Because I actually held my nose and pulled the lever for all your loser bland half-Lefty establishment candidates, including Mitt ‘Socialized Meds’ Romney.
Listen: I live in the Commonwealth of Virginia. We have the worst governor since Grand Moff Tarkin. He is a Clinton fundraiser fellow with no political experience who is left of Trotsky. He won against a staunch anti-abortion and fiscal-conservative candidate named Cuccinelli, whom I loved. The establishment GOP turned on Cuccinelli, and even then it was a photo finish.
At the final vote, the margin by which he lost was equal to the margin of the Libertarian voters who threw their protest vote to a third party candidate. The Libertarians, allegedly in favor of human freedom to the greatest degree possible without imposing on the freedom of others, failed to support the ideologically impure but viable candidate in order to support the ideologically pure by nonviable candidate, and this split the vote just exactly enough to suck Virginia into the boiling corrupt swamp of the Clinton machine. Our governor has already broken the Virginia Constitution and offered the franchise to felons. Because racism.
So I blame the Libertarians for not making a simple distinction between ends and means. The end is human liberty. The means is to use the vote to move the nation toward classical enlightenment constitutional principles and away from machine politics. In this case, the Libertarians used the voting mechanism to make a symbolic statement, or express their inward conviction to the world. This decision threw the election to the foe, and harmed conservative and libertarian alike.

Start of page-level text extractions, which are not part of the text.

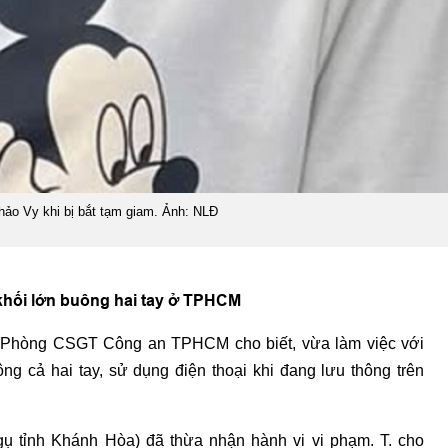
hảo Vy khi bị bắt tạm giam. Ảnh: NLĐ
 khối lớn buông hai tay ở TPHCM
- Phòng CSGT Công an TPHCM cho biết, vừa làm việc với
ng cả hai tay, sử dụng điện thoại khi đang lưu thông trên
gụ tỉnh Khánh Hòa) đã thừa nhận hành vi vi phạm. T. cho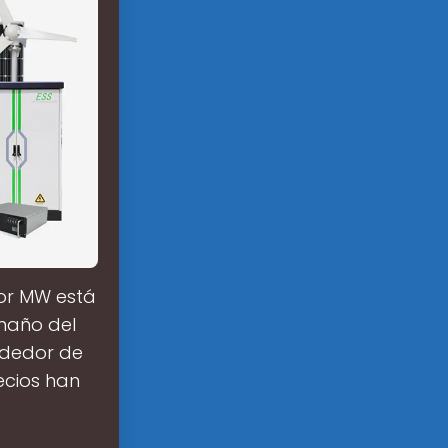
por MW está
amaño del
ededor de
ecios han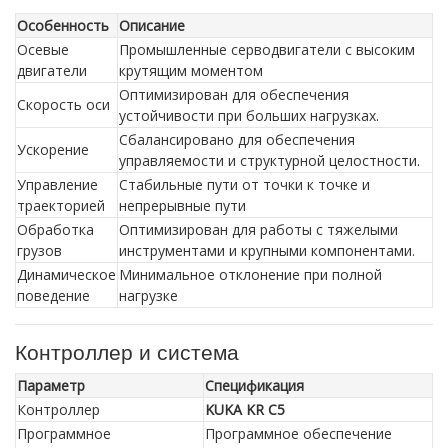
Особенность
Описание
Осевые
Промышленные серводвигатели с высоким
двигатели
крутящим моментом
Оптимизирован для обеспечения
Скорость оси
устойчивости при больших нагрузках.
Сбалансировано для обеспечения
Ускорение
управляемости и структурной целостности.
Управление
Стабильные пути от точки к точке и
траекторией
непрерывные пути
Обработка
Оптимизирован для работы с тяжелыми
грузов
инструментами и крупными компонентами.
Динамическое
Минимальное отклонение при полной
поведение
нагрузке
Контроллер и система
Параметр
Спецификация
Контроллер
KUKA KR C5
Программное
Программное обеспечение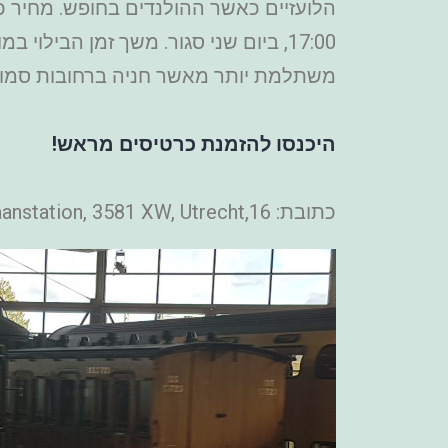
משתלמת יותר מאשר חניה ברחובות סמוכים שעולה 
היכנסו להזמנת כרטיסים מראש!
כתובת: 16,Maliebaanstation, 3581 XW, Utrecht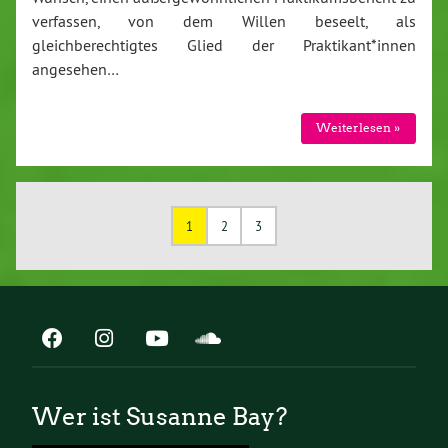
verfassen, von dem Willen beseelt, als
gleichberechtigtes Glied der Praktikant*innen
angesehen…
Weiterlesen »
1
2
3
Wer ist Susanne Bay?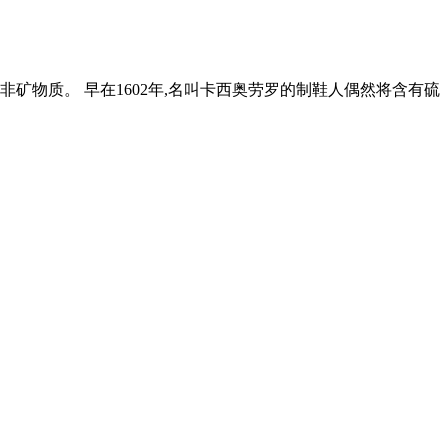
矿物质。 早在1602年,名叫卡西奥劳罗的制鞋人偶然将含有硫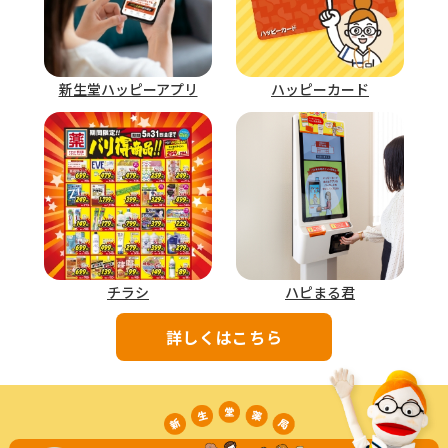
新生堂ハッピーアプリ
ハッピーカード
チラシ
ハピまる君
詳しくはこちら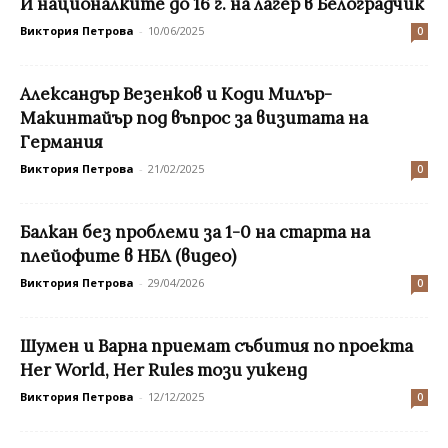
И националките до 16 г. на лагер в Белоградчик
Виктория Петрова
-
10/06/2025
0
Александър Везенков и Коди Милър-
Макинтайър под въпрос за визитата на
Германия
Виктория Петрова
-
21/02/2025
0
Балкан без проблеми за 1-0 на старта на
плейофите в НБЛ (видео)
Виктория Петрова
-
29/04/2026
0
Шумен и Варна приемат събития по проекта
Her World, Her Rules този уикенд
Виктория Петрова
-
12/12/2025
0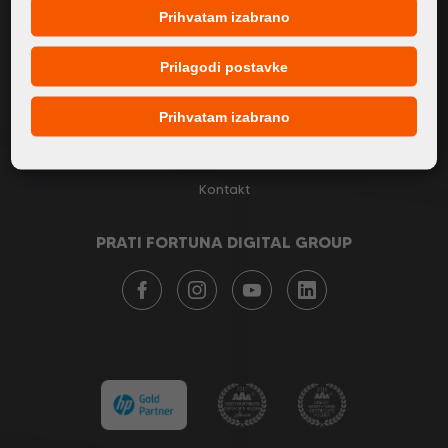
Prihvatam izabrano
O nama
Proizvodi
Prilagodi postavke
Servis
Prihvatam izabrano
Novosti
Naši brendovi
Kontakt
PRATI FORTUNA DIGITAL GROUP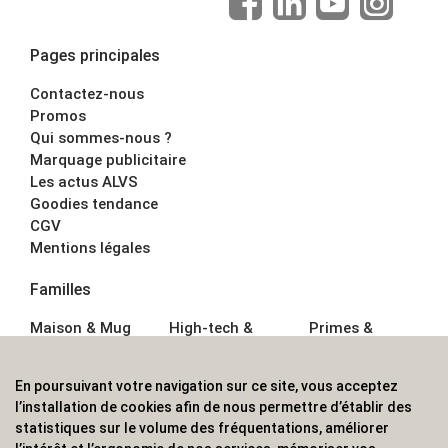
Pages principales
Contactez-nous
Promos
Qui sommes-nous ?
Marquage publicitaire
Les actus ALVS
Goodies tendance
CGV
Mentions légales
Familles
Maison & Mug
High-tech &
Primes &
Auto &
Multimédia
Goodies
Outillage
Parapluies
Alimentation &
En poursuivant votre navigation sur ce site, vous acceptez
Écriture
Sport &
Boisson
l’installation de cookies afin de nous permettre d’établir des
Bagagerie sacs
Outdoor
Textile &
statistiques sur le volume des fréquentations, améliorer
Enfant
Casquette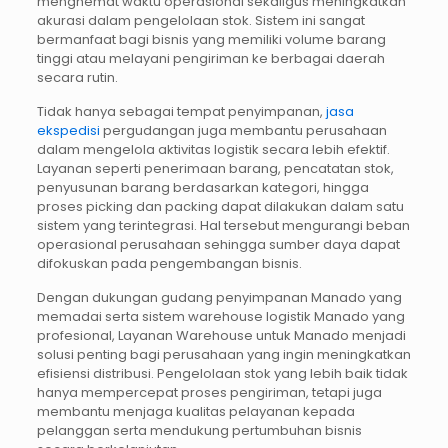
menghemat waktu operasional sekaligus meningkatkan
akurasi dalam pengelolaan stok. Sistem ini sangat
bermanfaat bagi bisnis yang memiliki volume barang
tinggi atau melayani pengiriman ke berbagai daerah
secara rutin.
Tidak hanya sebagai tempat penyimpanan,
jasa
ekspedisi
pergudangan juga membantu perusahaan
dalam mengelola aktivitas logistik secara lebih efektif.
Layanan seperti penerimaan barang, pencatatan stok,
penyusunan barang berdasarkan kategori, hingga
proses picking dan packing dapat dilakukan dalam satu
sistem yang terintegrasi. Hal tersebut mengurangi beban
operasional perusahaan sehingga sumber daya dapat
difokuskan pada pengembangan bisnis.
Dengan dukungan gudang penyimpanan Manado yang
memadai serta sistem warehouse logistik Manado yang
profesional, Layanan Warehouse untuk Manado menjadi
solusi penting bagi perusahaan yang ingin meningkatkan
efisiensi distribusi. Pengelolaan stok yang lebih baik tidak
hanya mempercepat proses pengiriman, tetapi juga
membantu menjaga kualitas pelayanan kepada
pelanggan serta mendukung pertumbuhan bisnis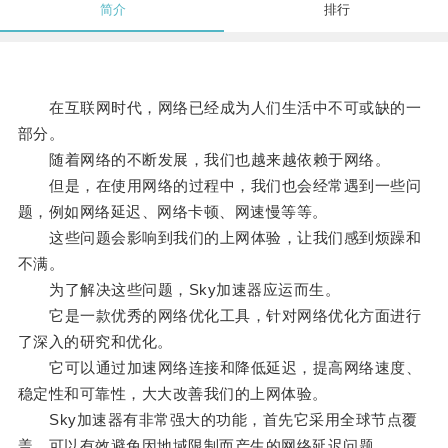
简介
排行
在互联网时代，网络已经成为人们生活中不可或缺的一
部分。
随着网络的不断发展，我们也越来越依赖于网络。
但是，在使用网络的过程中，我们也会经常遇到一些问
题，例如网络延迟、网络卡顿、网速慢等等。
这些问题会影响到我们的上网体验，让我们感到烦躁和
不满。
为了解决这些问题，Sky加速器应运而生。
它是一款优秀的网络优化工具，针对网络优化方面进行
了深入的研究和优化。
它可以通过加速网络连接和降低延迟，提高网络速度、
稳定性和可靠性，大大改善我们的上网体验。
Sky加速器有非常强大的功能，首先它采用全球节点覆
盖，可以有效避免因地域限制而产生的网络延迟问题。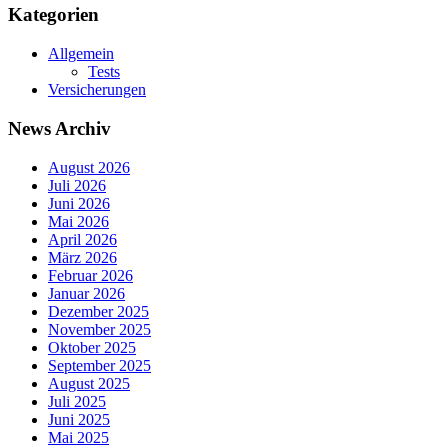
Kategorien
Allgemein
Tests
Versicherungen
News Archiv
August 2026
Juli 2026
Juni 2026
Mai 2026
April 2026
März 2026
Februar 2026
Januar 2026
Dezember 2025
November 2025
Oktober 2025
September 2025
August 2025
Juli 2025
Juni 2025
Mai 2025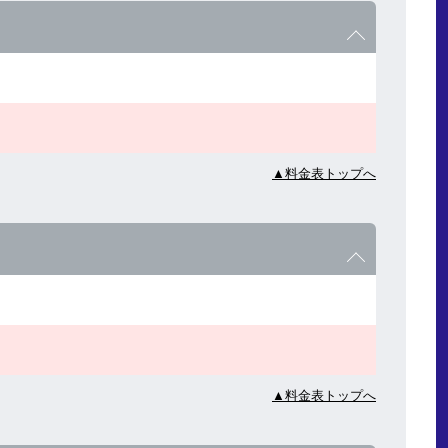
▲料金表トップへ
▲料金表トップへ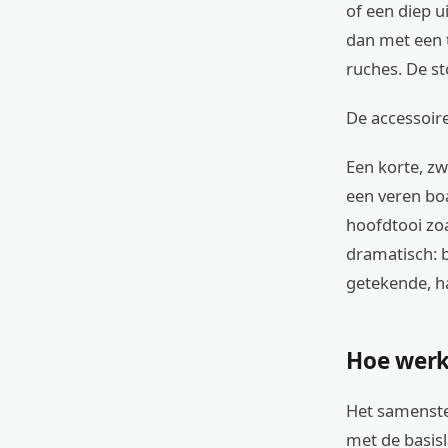
of een diep u
dan met een 
ruches. De sto
De accessoire
Een korte, zw
een veren bo
hoofdtooi zoa
dramatisch: 
getekende, 
Hoe werk
Het samenstel
met de basis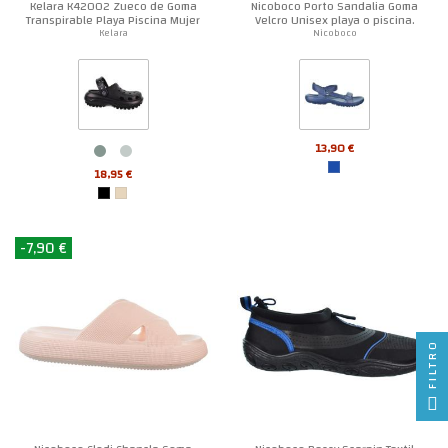
Kelara K42002 Zueco de Goma
Nicoboco Porto Sandalia Goma
Transpirable Playa Piscina Mujer
Velcro Unisex playa o piscina.
Kelara
Nicoboco
13,90 €
18,95 €
-7,90 €
FILTRO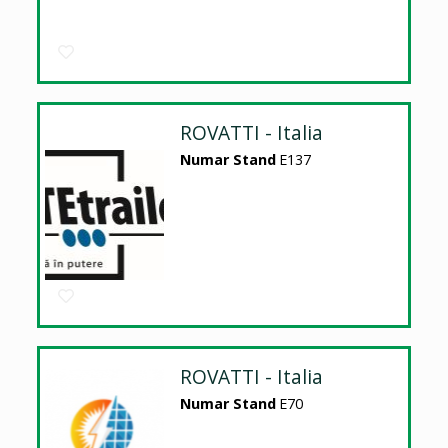
ROVATTI - Italia
Numar Stand
E137
ROVATTI - Italia
Numar Stand
E70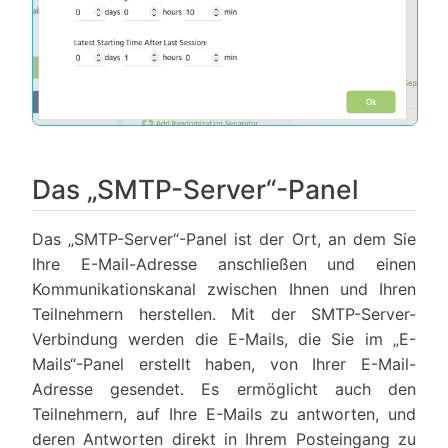
Das „SMTP-Server“-Panel
Das „SMTP-Server“-Panel ist der Ort, an dem Sie
Ihre E-Mail-Adresse anschließen und einen
Kommunikationskanal zwischen Ihnen und Ihren
Teilnehmern herstellen. Mit der SMTP-Server-
Verbindung werden die E-Mails, die Sie im „E-
Mails“-Panel erstellt haben, von Ihrer E-Mail-
Adresse gesendet. Es ermöglicht auch den
Teilnehmern, auf Ihre E-Mails zu antworten, und
deren Antworten direkt in Ihrem Posteingang zu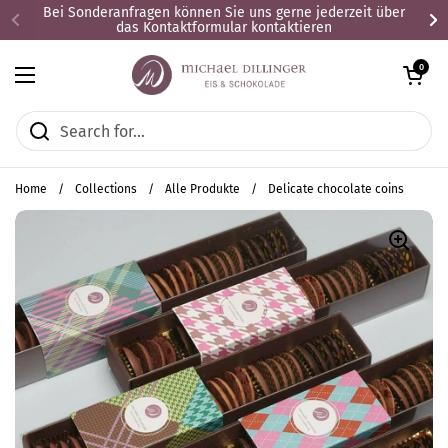
Skip to content
Bei Sonderanfragen können Sie uns gerne jederzeit über
das Kontaktformular kontaktieren
Open cart
0
Open menu
Home
/
Collections
/
Alle Produkte
/
Delicate chocolate coins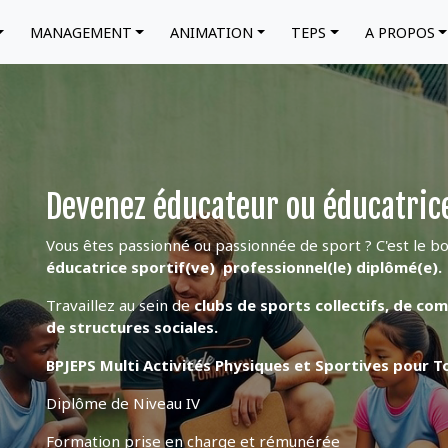
MANAGEMENT
ANIMATION
TEPS
A PROPOS
Devenez éducateur ou éducatrice
Vous êtes passionné ou passionnée de sport ? C'est le b
éducatrice sportif(ve) professionnel(le) diplômé(e)
Travaillez au sein de
clubs de sports collectifs, de comi
de structures sociales.
BPJEPS Multi Activités Physiques et Sportives pour 
Diplôme de Niveau IV
Formation prise en charge et rémunérée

And now this is happening on a national scale again.
I am pondering what term, other than conservative, is apt for me to call myself and mine hereafter, since now the brand has been marred, and it means only the pretend-opposition and designated loser-with-dignity of a one party managerial state. It means a RINO. It means someone who believes in no conservative principles at all.
If the word conservative now means anticonservative, what word describes conservatives? Aside from sucker, of course.